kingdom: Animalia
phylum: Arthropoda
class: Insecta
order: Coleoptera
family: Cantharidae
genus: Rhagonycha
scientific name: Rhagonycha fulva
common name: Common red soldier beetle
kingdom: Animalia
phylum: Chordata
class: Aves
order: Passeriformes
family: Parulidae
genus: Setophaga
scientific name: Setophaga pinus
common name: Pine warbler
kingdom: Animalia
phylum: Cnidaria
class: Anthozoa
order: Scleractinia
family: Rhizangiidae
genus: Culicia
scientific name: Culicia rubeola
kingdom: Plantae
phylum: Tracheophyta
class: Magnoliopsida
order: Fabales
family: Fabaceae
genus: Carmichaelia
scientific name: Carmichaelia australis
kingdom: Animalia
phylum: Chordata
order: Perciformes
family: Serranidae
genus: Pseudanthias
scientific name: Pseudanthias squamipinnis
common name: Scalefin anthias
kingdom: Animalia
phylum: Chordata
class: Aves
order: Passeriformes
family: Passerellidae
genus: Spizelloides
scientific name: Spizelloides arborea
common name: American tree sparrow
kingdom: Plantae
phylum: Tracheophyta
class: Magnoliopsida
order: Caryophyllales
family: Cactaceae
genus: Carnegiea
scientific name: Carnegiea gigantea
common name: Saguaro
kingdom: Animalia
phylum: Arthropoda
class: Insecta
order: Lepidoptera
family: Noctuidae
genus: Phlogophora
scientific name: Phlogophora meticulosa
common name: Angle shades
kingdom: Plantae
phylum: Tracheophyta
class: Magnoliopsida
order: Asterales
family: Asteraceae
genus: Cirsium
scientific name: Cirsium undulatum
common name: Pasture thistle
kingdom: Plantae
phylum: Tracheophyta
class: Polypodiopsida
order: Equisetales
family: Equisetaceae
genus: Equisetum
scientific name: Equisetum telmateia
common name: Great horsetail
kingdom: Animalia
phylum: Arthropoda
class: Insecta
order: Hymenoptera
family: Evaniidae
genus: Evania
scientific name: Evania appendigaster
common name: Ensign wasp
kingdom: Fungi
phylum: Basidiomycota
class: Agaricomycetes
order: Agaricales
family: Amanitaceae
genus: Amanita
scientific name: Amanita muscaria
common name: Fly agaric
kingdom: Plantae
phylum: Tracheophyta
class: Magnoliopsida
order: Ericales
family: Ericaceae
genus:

==================================================

Task
Write out every line of the records above, word for word and in the same order.

The completed task
kingdom: Animalia
phylum: Arthropoda
class: Insecta
order: Coleoptera
family: Cantharidae
genus: Rhagonycha
scientific name: Rhagonycha fulva
common name: Common red soldier beetle
kingdom: Animalia
phylum: Chordata
class: Aves
order: Passeriformes
family: Parulidae
genus: Setophaga
scientific name: Setophaga pinus
common name: Pine warbler
kingdom: Animalia
phylum: Cnidaria
class: Anthozoa
order: Scleractinia
family: Rhizangiidae
genus: Culicia
scientific name: Culicia rubeola
kingdom: Plantae
phylum: Tracheophyta
class: Magnoliopsida
order: Fabales
family: Fabaceae
genus: Carmichaelia
scientific name: Carmichaelia australis
kingdom: Animalia
phylum: Chordata
order: Perciformes
family: Serranidae
genus: Pseudanthias
scientific name: Pseudanthias squamipinnis
common name: Scalefin anthias
kingdom: Animalia
phylum: Chordata
class: Aves
order: Passeriformes
family: Passerellidae
genus: Spizelloides
scientific name: Spizelloides arborea
common name: American tree sparrow
kingdom: Plantae
phylum: Tracheophyta
class: Magnoliopsida
order: Caryophyllales
family: Cactaceae
genus: Carnegiea
scientific name: Carnegiea gigantea
common name: Saguaro
kingdom: Animalia
phylum: Arthropoda
class: Insecta
order: Lepidoptera
family: Noctuidae
genus: Phlogophora
scientific name: Phlogophora meticulosa
common name: Angle shades
kingdom: Plantae
phylum: Tracheophyta
class: Magnoliopsida
order: Asterales
family: Asteraceae
genus: Cirsium
scientific name: Cirsium undulatum
common name: Pasture thistle
kingdom: Plantae
phylum: Tracheophyta
class: Polypodiopsida
order: Equisetales
family: Equisetaceae
genus: Equisetum
scientific name: Equisetum telmateia
common name: Great horsetail
kingdom: Animalia
phylum: Arthropoda
class: Insecta
order: Hymenoptera
family: Evaniidae
genus: Evania
scientific name: Evania appendigaster
common name: Ensign wasp
kingdom: Fungi
phylum: Basidiomycota
class: Agaricomycetes
order: Agaricales
family: Amanitaceae
genus: Amanita
scientific name: Amanita muscaria
common name: Fly agaric
kingdom: Plantae
phylum: Tracheophyta
class: Magnoliopsida
order: Ericales
family: Ericaceae
genus:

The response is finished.